== Texto fornecido ==
>>>

2. Atentos o facto de ter sido interrogada pelo Ministério Público na fase do inquérito e o acto de prestação do consentimento escrito para a audiência de julgamento poder ser realizada na sua ausência, é de concluir que ela já soube da existência do subjacente processo penal aberto nomeadamente pela conduta de reentrada ilegal, pelo que ao ter voltado a cometer este crime, mostrou ela que as exigências da prevenção especial do crime de reentrada ilegal já não poderem ser alcancadas, devendo, pois, ser revogada, sob a égide do art.o 54.o, n.o 1, alínea b), do Código Penal, a suspensão da execução da pena de prisão então imposta.
O relator,
Chan Kuong Seng

Processo n.º 979/2015
(Autos de recurso penal)
Arguida recorrente: B (B)





ACORDAM NO TRIBUNAL DE SEGUNDA INSTÂNCIA DA REGIÃO ADMINISTRATIVA ESPECIAL DE MACAU
I – RELATÓRIO
Inconformada com o despacho revogatório da suspensão, por três anos e seis meses, da execução da pena única de três anos de prisão imposta no acórdão de 22 de Maio de 2014 do subjacente Processo Comum Colectivo n.º CR1-13-0256-PCC do 1.º Juízo Criminal do Tribunal Judicial de Base (TJB), pela prática, em autoria material e na forma consumada, de dois crimes de falsificação de documento e de dois crimes de reentrada ilegal, veio a arguida B, aí já melhor identificada, recorrer para este Tribunal de Segunda Instância (TSI), para pedir a revogação dessa decisão revogatória da pena suspensa, tendo alegado, para o efeito, e em síntese, o seguinte: apesar do seu consentimento escrito anteriormente prestado para que a audiência de julgamento nesse processo penal pudesse ser realizada na sua ausência, ela não chegou a receber a notificação daquele acórdão condenatório nem tomou conhecimento do acórdão, e só veio saber do mesmo aresto por causa do julgamento do Processo Sumário n.o CR3-15-0112-PSM pelo qual foi condenada em pena de prisão efectiva; e aquando do cumprimento dessa prisão, já passou a inteirar-se da gravidade das consequências da sua conduta, pelo que exibiu bom comportamento prisional, com arrependimento sincero; tendo ela vinte e tal anos de idade e precisando de cuidar do seu pai permanentemente doente, mereceria a prorrogação do período de suspensão da pena de prisão, pelo que violou o despacho recorrido o critério material exigido no n.o 1 do art.o 54.o do Código Penal (CP) para revogação da pena suspensa (cfr. com mais detalhes, o teor da motivação de recurso, apresentada a fls. 169 a 173 dos presentes autos correspondentes).

<<<

== Registos extraídos de um conjunto de dados ==
>>>

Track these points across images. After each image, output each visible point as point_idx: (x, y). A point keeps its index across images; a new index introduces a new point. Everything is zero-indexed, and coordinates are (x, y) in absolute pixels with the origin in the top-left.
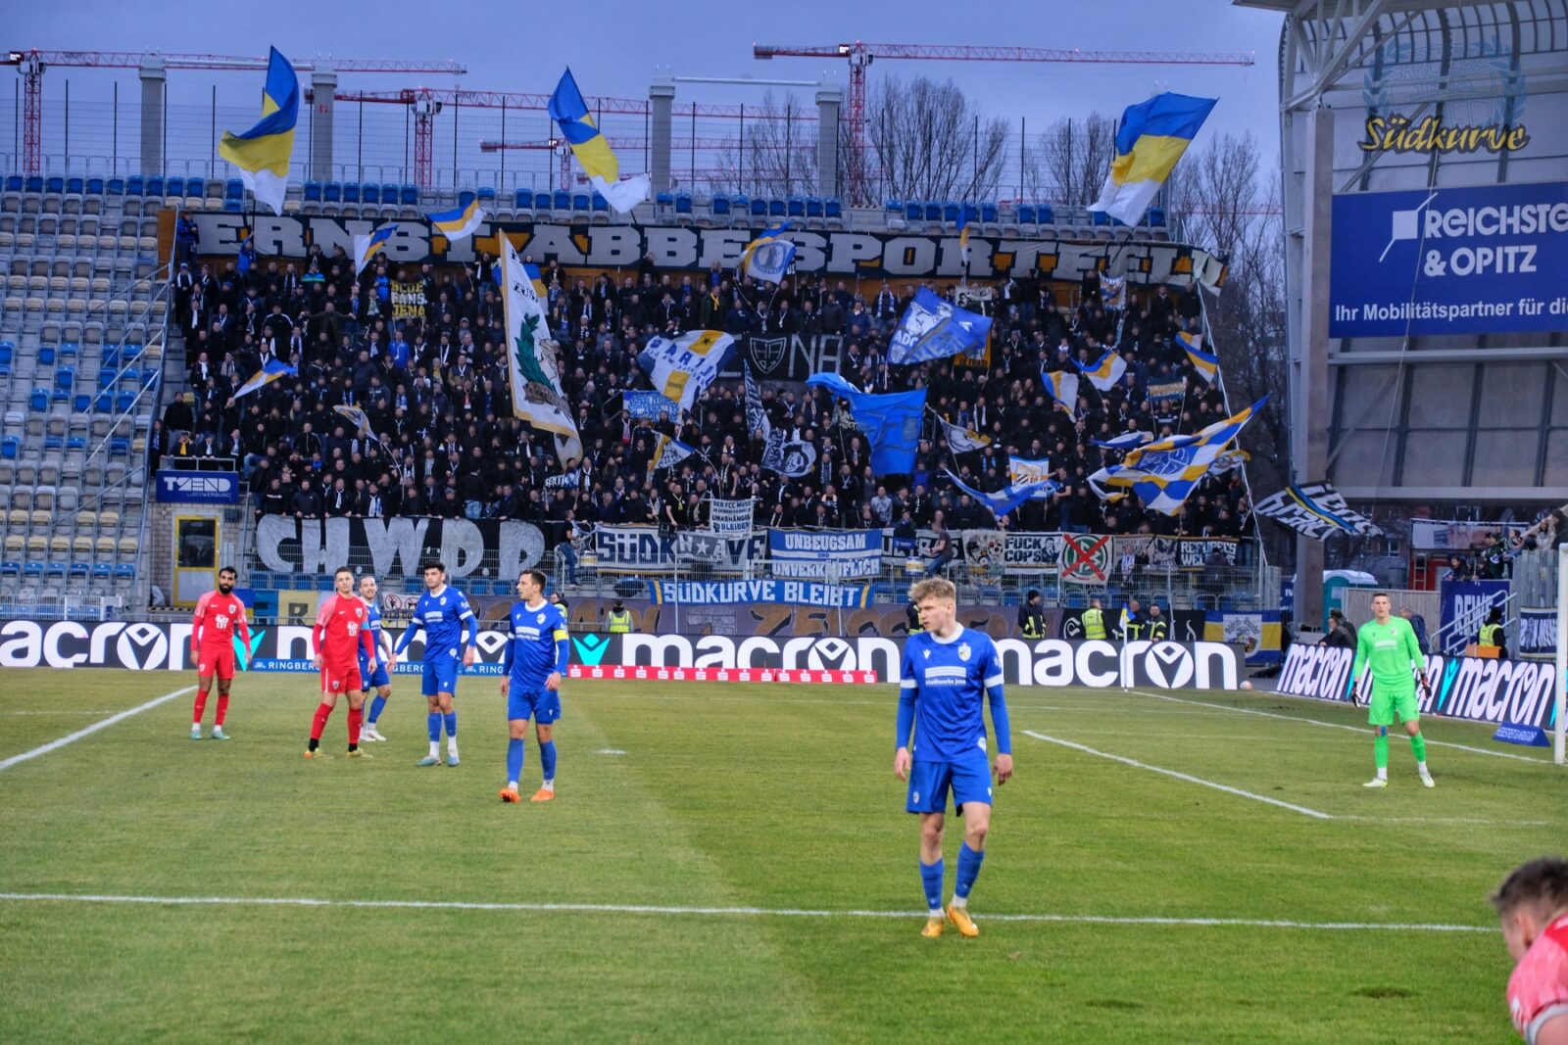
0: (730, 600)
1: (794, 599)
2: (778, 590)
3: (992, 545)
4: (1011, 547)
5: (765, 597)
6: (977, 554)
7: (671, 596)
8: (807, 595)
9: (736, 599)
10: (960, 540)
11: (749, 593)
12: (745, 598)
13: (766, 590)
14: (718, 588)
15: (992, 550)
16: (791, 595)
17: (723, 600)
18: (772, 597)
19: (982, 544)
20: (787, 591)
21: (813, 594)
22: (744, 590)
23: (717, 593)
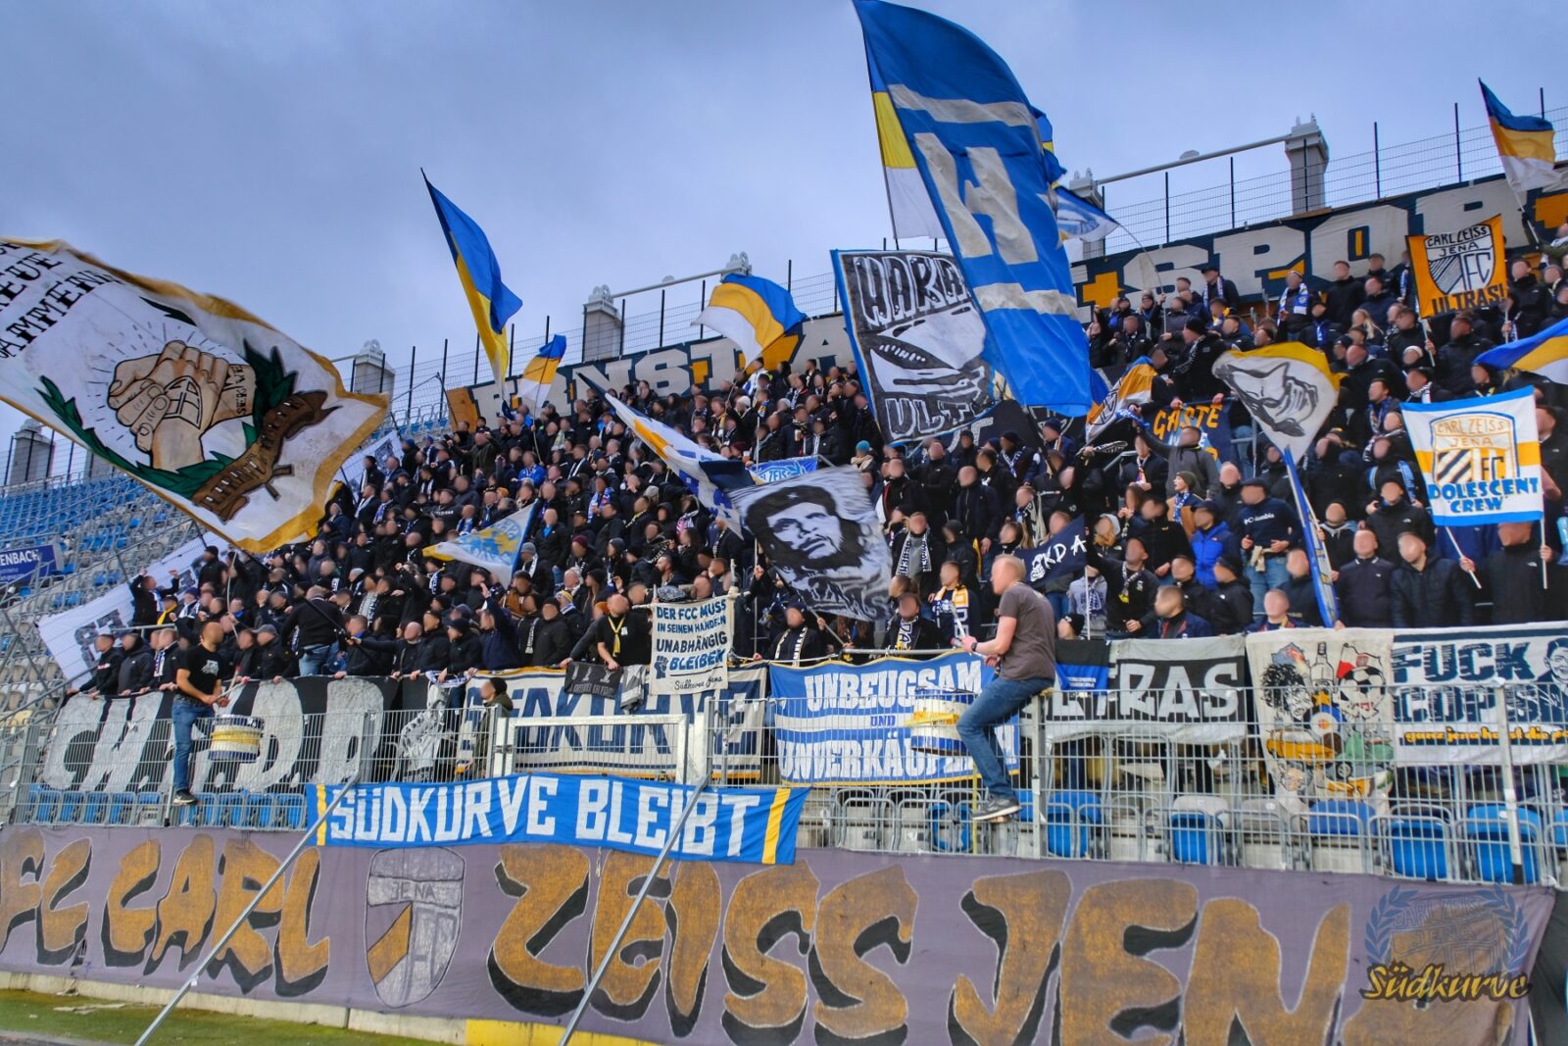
0: (453, 835)
1: (597, 833)
2: (563, 805)
3: (1346, 673)
4: (1416, 676)
5: (533, 828)
6: (1299, 701)
7: (341, 821)
8: (629, 823)
9: (467, 833)
10: (1243, 663)
11: (495, 814)
12: (485, 829)
13: (537, 805)
14: (434, 798)
15: (1349, 687)
16: (591, 823)
17: (441, 835)
18: (549, 828)
19: (1314, 671)
20: (584, 807)
21: (646, 816)
22: (486, 806)
23: (430, 814)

<<<

== Tarefa 1 ==
Transcreva fielmente um trecho do acórdão: comece nas palavras "2. Atentos o" e pare depois das palavras "prisão então imposta.".
== Tarefa 2 ==
Responda, com base no acórdão:
(a) Quem é indicado como relator?
(b) Em que data foi proferido o acórdão que impôs a pena única de prisão?
(c) Por quanto tempo tinha sido suspensa a execução dessa pena?

== Resposta 1 ==
2. Atentos o facto de ter sido interrogada pelo Ministério Público na fase do inquérito e o acto de prestação do consentimento escrito para a audiência de julgamento poder ser realizada na sua ausência, é de concluir que ela já soube da existência do subjacente processo penal aberto nomeadamente pela conduta de reentrada ilegal, pelo que ao ter voltado a cometer este crime, mostrou ela que as exigências da prevenção especial do crime de reentrada ilegal já não poderem ser alcancadas, devendo, pois, ser revogada, sob a égide do art.o 54.o, n.o 1, alínea b), do Código Penal, a suspensão da execução da pena de prisão então imposta.

== Resposta 2 ==
(a) Chan Kuong Seng.
(b) 22 de Maio de 2014.
(c) Por três anos e seis meses.